10) Communicate how the company is governed and is performing by maintaining a dialogue with shareholders and other relevant stakeholders
The Board is committed to maintaining good communication and having constructive dialogue with its shareholders. Institutional shareholders and analysts have the opportunity to discuss issues and provide feedback at meetings with the Company.
The Company also provides regular updates on the progress of the Company, detailing recent business and strategy developments in news releases which are available on the RNS Announcements section of the Company’s website https://ixnetzero.com/.
The Company’s financial reports can be found on the Reports, Presentations & Publications page of its website https://ixnetzero.com/ . The Company has elected to host its Annual General Meetings (AGMs) in London. The Directors believe hosting the AGM in London will enhance engagement with the Company’s shareholders by making the meeting more accessible.

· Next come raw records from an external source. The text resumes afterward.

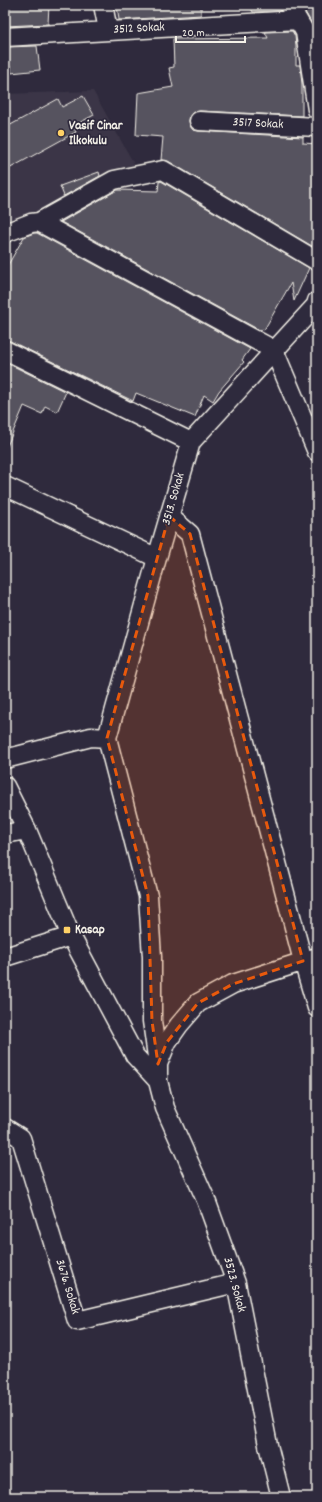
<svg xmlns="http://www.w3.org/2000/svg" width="322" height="1502" font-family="Dekko,sans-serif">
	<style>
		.built { fill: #3b3647 }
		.building { fill: #56525f; stroke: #f4f1e8 }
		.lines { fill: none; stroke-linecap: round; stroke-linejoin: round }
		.minor-casing { stroke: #f4f1e8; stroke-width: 21 }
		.minor { stroke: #2f2a3d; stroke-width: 18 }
		.marked { fill: #e8590c; fill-opacity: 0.2; stroke: #e8590c; stroke-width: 3; stroke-dasharray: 8 5; stroke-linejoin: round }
		.poi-dot { fill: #ffd166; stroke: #2f2a3d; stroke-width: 1.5 }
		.labels { text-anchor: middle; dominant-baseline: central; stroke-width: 3.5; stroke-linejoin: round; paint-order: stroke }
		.street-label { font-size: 13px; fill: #f4f1e8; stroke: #2f2a3d }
		.poi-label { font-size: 13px; font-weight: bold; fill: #f4f1e8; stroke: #2f2a3d; text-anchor: start }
	</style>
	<rect width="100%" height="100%" fill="#2f2a3d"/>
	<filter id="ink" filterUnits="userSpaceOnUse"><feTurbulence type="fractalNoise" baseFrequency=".025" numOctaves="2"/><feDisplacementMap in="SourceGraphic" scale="8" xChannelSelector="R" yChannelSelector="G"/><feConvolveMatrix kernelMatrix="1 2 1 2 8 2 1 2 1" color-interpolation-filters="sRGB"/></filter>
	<g filter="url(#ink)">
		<path class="built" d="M93 91 138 171 5 228V94Z"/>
		<path class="building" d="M10 5H49L48 24 5 26V9H10Z
			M117 5H201V15L119 20Z
			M249 5H279L280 11 253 12Z
			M301 5H317V21L312 24Z
			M292 31 295 36 296 46V65H300L302 84V116L200 111 195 112 190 115 189 121 190 126 193 130 198 131 303 137V143L317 144V249L168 161 161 160 163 137 136 135 138 93 173 87 169 68 174 67 173 39 268 38 265 32Z
			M37 46 40 70 11 73V67H5V47Z
			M83 96 94 115 73 126 76 132 5 171V128L58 99 62 107Z
			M99 172 100 176 64 196 60 186Z
			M161 181 309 268 294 301 291 283 264 330 262 329 261 331 61 222 117 190 158 191 159 182Z
			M34 233H37L250 349 242 360 244 362 219 391 213 401 204 395 195 417 136 393 133 401 10 341 5 340V270L24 237Z
			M5 362 66 392 57 412 45 406 42 414 24 406 5 451Z"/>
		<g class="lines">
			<g class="minor-casing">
				<path id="minor" d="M103 5 108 30
					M289 5 305 32 317 110
					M5 37 298 20
					M199 121 317 127
					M39 222 274 350 317 452
					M5 233 31 223 39 222 114 180 163 170 317 261
					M5 350 191 442
					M5 486 157 558
					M169 516 190 534 303 961 317 1008
					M5 759 91 737 107 738
					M5 786 27 830 71 936 135 1056 158 1081
					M5 834 27 830
					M5 957 71 936
					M158 1064 152 1021V957L148 896 107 738 157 558 191 442 316 305 317 301
					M5 1128 21 1138 77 1321 236 1283
					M281 1497 268 1445 236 1283 206 1200 165 1108 158 1081V1064L167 1042 179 1025 198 1003 233 984 317 957"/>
			</g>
			<use href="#minor" class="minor"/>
		</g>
	</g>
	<path class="marked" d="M169 516 190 534 303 961 233 984 198 1003 167 1042 158 1064 152 1021 148 896 107 738Z"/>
	<g class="poi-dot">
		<circle cx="61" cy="133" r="4"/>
		<rect x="63" y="926" width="8" height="8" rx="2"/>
	</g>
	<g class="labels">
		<g class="street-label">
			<text transform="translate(139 29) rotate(-3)">3512 Sokak</text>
			<text transform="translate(258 124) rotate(3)">3517 Sokak</text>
			<text transform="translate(174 499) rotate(-74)">3513. Sokak</text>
			<text transform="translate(234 1285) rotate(75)">3523. Sokak</text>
			<text transform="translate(67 1287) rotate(73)">3676. Sokak</text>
		</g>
		<g class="poi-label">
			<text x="69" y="126">Vasif Cinar<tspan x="69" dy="15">Ilkokulu</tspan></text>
			<text x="75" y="930">Kasap</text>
		</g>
	</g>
	<rect width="322" height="1502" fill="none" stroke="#2f2a3d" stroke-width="20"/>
	<rect x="10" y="10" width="302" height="1482" fill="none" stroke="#f4f1e8" stroke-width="1.5" filter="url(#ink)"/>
	<path d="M176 36v6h69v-6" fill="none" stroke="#f4f1e8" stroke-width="2"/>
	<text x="182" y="36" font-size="12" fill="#f4f1e8" stroke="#2f2a3d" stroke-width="3" paint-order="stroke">20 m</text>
</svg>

The Company will also participate in various investor events, including conferences and presentation evenings, at which shareholders can meet with management in person to answer queries, provide information on current developments and to take into consideration shareholder views and suggestions.
The Board is always open to receiving feedback from shareholders. Communications should be directed to firstname.lastname@example.org . The Chief Executive Officer has been appointed to manage the relationship between the Company and its shareholders and will review and report to the Board on any communications received.
This section was last updated on 9 February 2022.